The article also says Radford worked for Ozone Action. Prior to 1996, their focus was ozone depletion. Ozone Action had just over/under $1 million worth of contributions per year in 1998, 1999, and 2000 under John Passacantando's leadership, who then merged his group into Greenpeace in 2000. Greenpeace archive records of a 1996 Ozone Action report (page 5, paragraphs 3 & 4) reveal:





...the Information Council for the Environment (ICE) stated their goal was to "reposition global warming as theory (not fact)[.]"





According to documents obtained by Ozone Action and by Ross Gelbspan, several ICE strategies were laid out: the repositioning of global warming as theory, not fact.





The word "obtained" prompts questions about assertions that Gelbspan was the discoverer. Worse, Greenpeace/WWF activist Andrew Rowell cites the "reposition" phrase in his 1996 Green Backlash (second paragraph) while not saying where the "ICE internal packet" came from. NY Times reporter Matthew Wald's July 8, 1991 article reported:





The goal of the campaign, according to one planning document, is to "reposition global warming as theory" and not fact.
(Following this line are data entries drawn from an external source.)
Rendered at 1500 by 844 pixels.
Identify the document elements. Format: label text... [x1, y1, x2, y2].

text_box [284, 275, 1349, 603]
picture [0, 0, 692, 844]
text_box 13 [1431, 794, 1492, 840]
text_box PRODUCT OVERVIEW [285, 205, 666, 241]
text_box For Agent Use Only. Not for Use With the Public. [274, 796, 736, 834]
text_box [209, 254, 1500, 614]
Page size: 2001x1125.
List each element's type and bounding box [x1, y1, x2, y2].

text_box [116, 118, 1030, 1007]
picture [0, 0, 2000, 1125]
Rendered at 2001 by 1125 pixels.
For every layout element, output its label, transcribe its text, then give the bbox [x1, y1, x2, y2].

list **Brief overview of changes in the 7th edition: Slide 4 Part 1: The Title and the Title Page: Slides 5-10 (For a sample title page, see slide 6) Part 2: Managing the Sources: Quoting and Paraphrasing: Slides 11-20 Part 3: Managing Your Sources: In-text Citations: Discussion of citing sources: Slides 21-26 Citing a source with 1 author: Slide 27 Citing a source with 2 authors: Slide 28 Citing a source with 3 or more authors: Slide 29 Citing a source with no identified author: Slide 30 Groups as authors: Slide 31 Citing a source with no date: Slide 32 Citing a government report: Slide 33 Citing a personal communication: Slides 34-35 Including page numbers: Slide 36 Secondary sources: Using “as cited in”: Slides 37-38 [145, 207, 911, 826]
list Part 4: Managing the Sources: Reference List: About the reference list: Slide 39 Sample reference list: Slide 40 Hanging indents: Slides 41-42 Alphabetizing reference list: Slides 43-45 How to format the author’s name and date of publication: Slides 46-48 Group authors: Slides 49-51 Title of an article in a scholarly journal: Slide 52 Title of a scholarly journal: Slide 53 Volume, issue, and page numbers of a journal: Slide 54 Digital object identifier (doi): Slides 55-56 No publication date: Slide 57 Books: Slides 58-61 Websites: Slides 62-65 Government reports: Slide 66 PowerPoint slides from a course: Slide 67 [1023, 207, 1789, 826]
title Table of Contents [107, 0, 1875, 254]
A packet of internal correspondence and other information relating to the campaign was provided to The New York Times by the Sierra Club, the San Francisco-based environmental group that favors taking steps to reduce the risk of global warming.





Curtis Moore, who cites Wald's article about the "reposition" phrase in his 1994 Green Gold, also refers to an interview of Simmons Advertising's Tom Helland. That appears to be the same Simmons contact "T. Helland" seen on page 13 of another set of Greenpeace scans, a fair indication that Moore saw the documents. And on page 14, there is a Simmons letter describing "what you'll find in this packet," the same descriptive word in Rowell's book note and Wald's article. Gelbspan refers to other 1991 articles breaking this story near the bottom of the page at his website. An obvious question is: Who discovered these documents?





That second set of Greenpeace scans contains something vastly more important on page 10: the document with the "reposition" phrase in its complete context. Of all the internet searches for the phrase, I found no others showing it in its entirety, or any linking to this Greenpeace scan. In Gelbspan's own hugely acclaimed 1997 book, no scan is shown. He simply says, "ICE documents in author's possession." Why is that? And what is the significance of yet another Greenpeace scan of an October 1996 Kalee Kreider e-mail to "D Becker" at the Sierra Club? That's probably Dan Becker, director of the Sierra Club's Global Warming Program from 1989 to 2006. Kreider worked at Ozone Action just three months earlier, repeating the "reposition" phrase in a media release. Many now know Kreider as Al Gore's spokesperson.





It turns out that the attempted slander of global warming skeptics as tools of big oil is as poorly grounded as the theory itself.